Excerpt to read |

On appeal, the Appellate Division held that the Surrogate’s Court, Kings County, properly determined that the Public Administrator of Kings County had the exclusive authority to administrator the decedent’s estate, pursuant to the provisions of SCPA §704. In pertinent part, that statute provides that “[a] person who applies in good faith therefor, and to whom letters are first issued from a court having jurisdiction to issue them, has exclusive authority under the letters until they are revoked.” Applying the statutory criteria, the court found that letters of administration were first issued to the King County Public Administrator, and the record supported his assertion that he had applied without knowing of the earlier proceeding in Richmond County.

Moreover, the court concluded that the Surrogate’s Court, Kings County, did not lack jurisdiction to issue letters of administration, since the provisions of SCPA §205(1) grant the Surrogate’s Court of any county subject matter jurisdiction over the estate of any decedent who was a domiciliary of New York State at the time of death. Further, the court held that the Surrogate’s Court, Kings County, did not lack personal jurisdiction over the necessary distributees of the decedent before issuing letters of administration to the Kings County Public Administrator.

The court noted that on an application for letters of administration, the provisions of SCPA §1003(2) require that jurisdiction be obtained over only those distributees with a prior or equal right to letters to that of the petitioner. Inasmuch as the record failed to indicate that any such distributees were known or existed, there were no persons who were entitled to process in connection with the Public Administrator’s application for letters.

Finally, the court held that while the domicile of a decedent will determine the venue in which a proceeding may be brought, it is a waivable and non-jurisdictional concept that will not result in the revocation of letters of administration, or subject a decree to attack on the basis of subject matter jurisdiction. In any event, the court found that the Surrogate’s Court, Kings County, correctly determined that the decedent was domiciled in Kings County at the time of her death, inasmuch as the record revealed that the decedent lacked the capacity to change her domicile from Kings County to Richmond County at the time she was relocated to the nursing home by her guardian.

Matter of Bonora, 123 AD3d 699 (2d Dept. 2014)

Due Execution

In Matter of Yen, the Third Department affirmed an order of the Surrogate’s Court, Tompkins County (Cassidy, S.), which granted summary judgment to the objectant denying probate to the propounded instrument on the issue of due execution.

Following the decedent’s death, her granddaughter petitioned for probate of her will, which bequeathed to her the decedent’s entire estate, and named her the executor. Objections to probate were filed by the decedent’s son (the petitioner’s father), alleging, inter alia, lack of due execution. Subsequent to the examination of the attesting witnesses, the objectant moved for summary judgment. The application was granted by the Surrogate’s Court, and petitioner appealed.

The Appellate Division opined that the statutory requirements for due execution require that a testator sign his will in the presence of, or acknowledge his signature to, at least two attesting witnesses, as well as declare to each witness that the instrument is his will. Moreover, while an attestation clause generally creates a presumption of due execution, the court noted that it will not suffice to satisfy the petitioner’s burden of proving due execution by a preponderance of the evidence, if affirmative proof reveals that the required elements of due execution are otherwise lacking.

Raw data |

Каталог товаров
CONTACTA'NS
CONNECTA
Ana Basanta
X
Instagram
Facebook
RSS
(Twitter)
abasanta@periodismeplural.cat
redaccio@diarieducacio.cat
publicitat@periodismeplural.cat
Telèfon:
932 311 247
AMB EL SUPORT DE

==

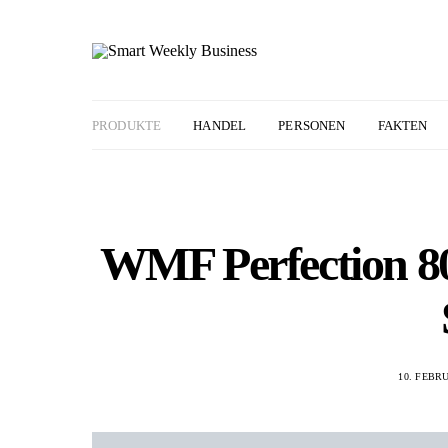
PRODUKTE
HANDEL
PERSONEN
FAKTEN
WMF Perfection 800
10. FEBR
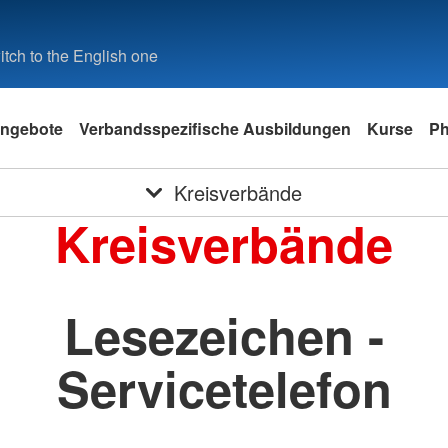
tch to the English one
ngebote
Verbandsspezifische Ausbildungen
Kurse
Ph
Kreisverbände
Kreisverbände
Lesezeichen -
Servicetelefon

---

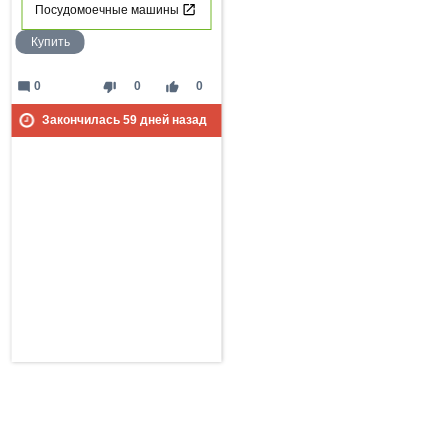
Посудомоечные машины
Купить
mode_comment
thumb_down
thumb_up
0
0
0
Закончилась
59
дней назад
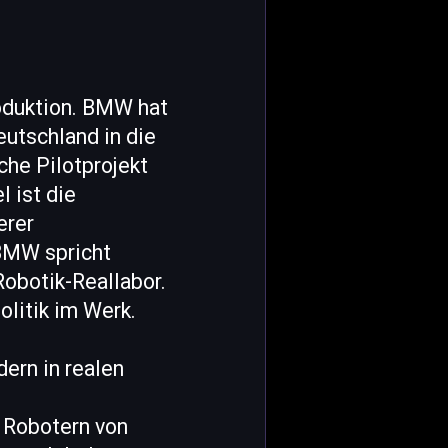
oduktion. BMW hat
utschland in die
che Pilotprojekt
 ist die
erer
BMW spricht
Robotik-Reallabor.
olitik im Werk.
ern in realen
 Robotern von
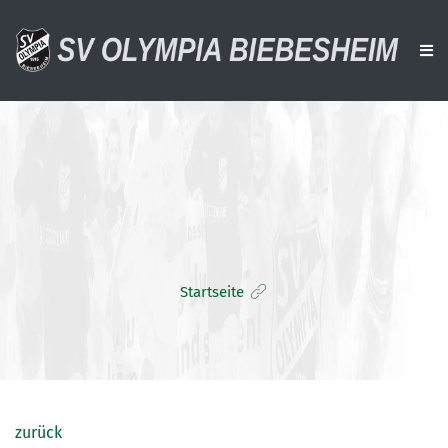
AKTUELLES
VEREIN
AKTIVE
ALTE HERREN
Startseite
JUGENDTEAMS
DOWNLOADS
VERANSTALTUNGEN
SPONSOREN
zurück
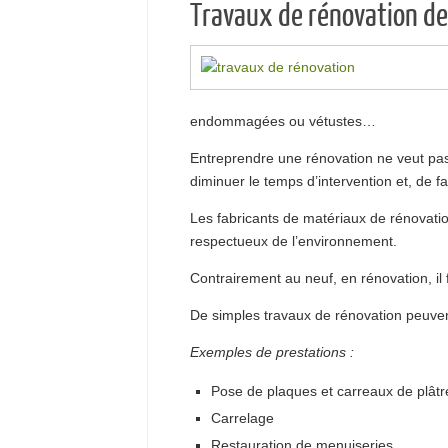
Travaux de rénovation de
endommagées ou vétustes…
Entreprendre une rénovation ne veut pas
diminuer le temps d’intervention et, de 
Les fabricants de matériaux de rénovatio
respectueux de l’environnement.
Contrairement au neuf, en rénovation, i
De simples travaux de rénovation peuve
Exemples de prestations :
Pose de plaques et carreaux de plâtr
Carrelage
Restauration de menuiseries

Required actions |
#1 In the case summaries, which statute grants the Surrogate's Court of any county subject matter jurisdiction over the estate of a decedent domiciled in New York State at death?
#2 Go on writing the case summaries, starting after their final sentence.
The records are separate material and stand apart from the case summaries.

Solved tasks |
#1 SCPA §205(1).

#2
Considering the record in this context, the court observed that the subject will was signed while the decedent was residing in an assisted living facility. The signatures of three attesting witnesses appeared on the instrument, two belonging to employees of the facility, and the third belonging to a resident there. According to the testimony of one of the employee-witnesses, the decedent approached him in a hallway and asked him to sign a document that she stated was her will. This witness further recalled that at the time he affixed his signature to the instrument, it was folded in such a way that the only page that he saw was the page that he signed. He testified that he signed the document while standing in the hallway, did not look at any other part of the document, and did not know whether the decedent had signed it before he did.

Based on this testimony, and more specifically, the fact that the decedent neither showed her signature to the witness, or signed in the presence of the witness, the court held that the signature of this witness failed to satisfy the statutory criteria for due execution.

The second witness, who resided in the nursing facility, also testified that she met the decedent in the hallway, and that the decedent had asked her to sign a paper. She stated that she did not know that the instrument was the decedent’s will. This witness did not recall seeing the decedent’s signature on the document, or hearing the decedent state that she signed it. Instead, she testified that the only page she saw when she affixed her signature to the document was the page for the witnesses’ signatures. Accordingly, in view of the fact that the decedent did not tell the second witness that the instrument was her will, and the witness did not see the decedent’s signature, the court held that the signature of the second witness failed to meet the requirement for due execution.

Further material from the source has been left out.